REQUIRED TASK —
Lay out every line of the listing below as a Markdown table with two columns, "Row" for the running number and "Line" for the line itself, skipping any blank lines.

SOURCE MATERIAL —
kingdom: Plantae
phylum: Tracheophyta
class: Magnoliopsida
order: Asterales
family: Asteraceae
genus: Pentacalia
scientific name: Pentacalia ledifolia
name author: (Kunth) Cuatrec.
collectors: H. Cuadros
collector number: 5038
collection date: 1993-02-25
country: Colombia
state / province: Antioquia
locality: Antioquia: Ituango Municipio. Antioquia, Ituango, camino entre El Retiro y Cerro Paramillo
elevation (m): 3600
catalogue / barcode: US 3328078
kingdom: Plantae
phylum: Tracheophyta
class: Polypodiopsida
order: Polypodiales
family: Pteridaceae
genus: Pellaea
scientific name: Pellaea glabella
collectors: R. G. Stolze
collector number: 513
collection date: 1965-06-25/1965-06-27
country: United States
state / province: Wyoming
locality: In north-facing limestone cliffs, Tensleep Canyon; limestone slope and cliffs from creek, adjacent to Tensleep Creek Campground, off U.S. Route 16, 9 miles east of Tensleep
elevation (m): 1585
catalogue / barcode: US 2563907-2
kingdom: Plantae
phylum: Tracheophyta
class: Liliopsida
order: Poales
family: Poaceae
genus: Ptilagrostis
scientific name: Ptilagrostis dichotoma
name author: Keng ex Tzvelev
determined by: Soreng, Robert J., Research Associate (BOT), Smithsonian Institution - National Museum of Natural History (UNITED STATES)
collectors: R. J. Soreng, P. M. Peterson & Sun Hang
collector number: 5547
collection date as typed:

OUTPUT FOR THIS EXERCISE —
| Row | Line |
|---|---|
| 1 | kingdom: Plantae |
| 2 | phylum: Tracheophyta |
| 3 | class: Magnoliopsida |
| 4 | order: Asterales |
| 5 | family: Asteraceae |
| 6 | genus: Pentacalia |
| 7 | scientific name: Pentacalia ledifolia |
| 8 | name author: (Kunth) Cuatrec. |
| 9 | collectors: H. Cuadros |
| 10 | collector number: 5038 |
| 11 | collection date: 1993-02-25 |
| 12 | country: Colombia |
| 13 | state / province: Antioquia |
| 14 | locality: Antioquia: Ituango Municipio. Antioquia, Ituango, camino entre El Retiro y Cerro Paramillo |
| 15 | elevation (m): 3600 |
| 16 | catalogue / barcode: US 3328078 |
| 17 | kingdom: Plantae |
| 18 | phylum: Tracheophyta |
| 19 | class: Polypodiopsida |
| 20 | order: Polypodiales |
| 21 | family: Pteridaceae |
| 22 | genus: Pellaea |
| 23 | scientific name: Pellaea glabella |
| 24 | collectors: R. G. Stolze |
| 25 | collector number: 513 |
| 26 | collection date: 1965-06-25/1965-06-27 |
| 27 | country: United States |
| 28 | state / province: Wyoming |
| 29 | locality: In north-facing limestone cliffs, Tensleep Canyon; limestone slope and cliffs from creek, adjacent to Tensleep Creek Campground, off U.S. Route 16, 9 miles east of Tensleep |
| 30 | elevation (m): 1585 |
| 31 | catalogue / barcode: US 2563907-2 |
| 32 | kingdom: Plantae |
| 33 | phylum: Tracheophyta |
| 34 | class: Liliopsida |
| 35 | order: Poales |
| 36 | family: Poaceae |
| 37 | genus: Ptilagrostis |
| 38 | scientific name: Ptilagrostis dichotoma |
| 39 | name author: Keng ex Tzvelev |
| 40 | determined by: Soreng, Robert J., Research Associate (BOT), Smithsonian Institution - National Museum of Natural History (UNITED STATES) |
| 41 | collectors: R. J. Soreng, P. M. Peterson & Sun Hang |
| 42 | collector number: 5547 |
| 43 | collection date as typed: |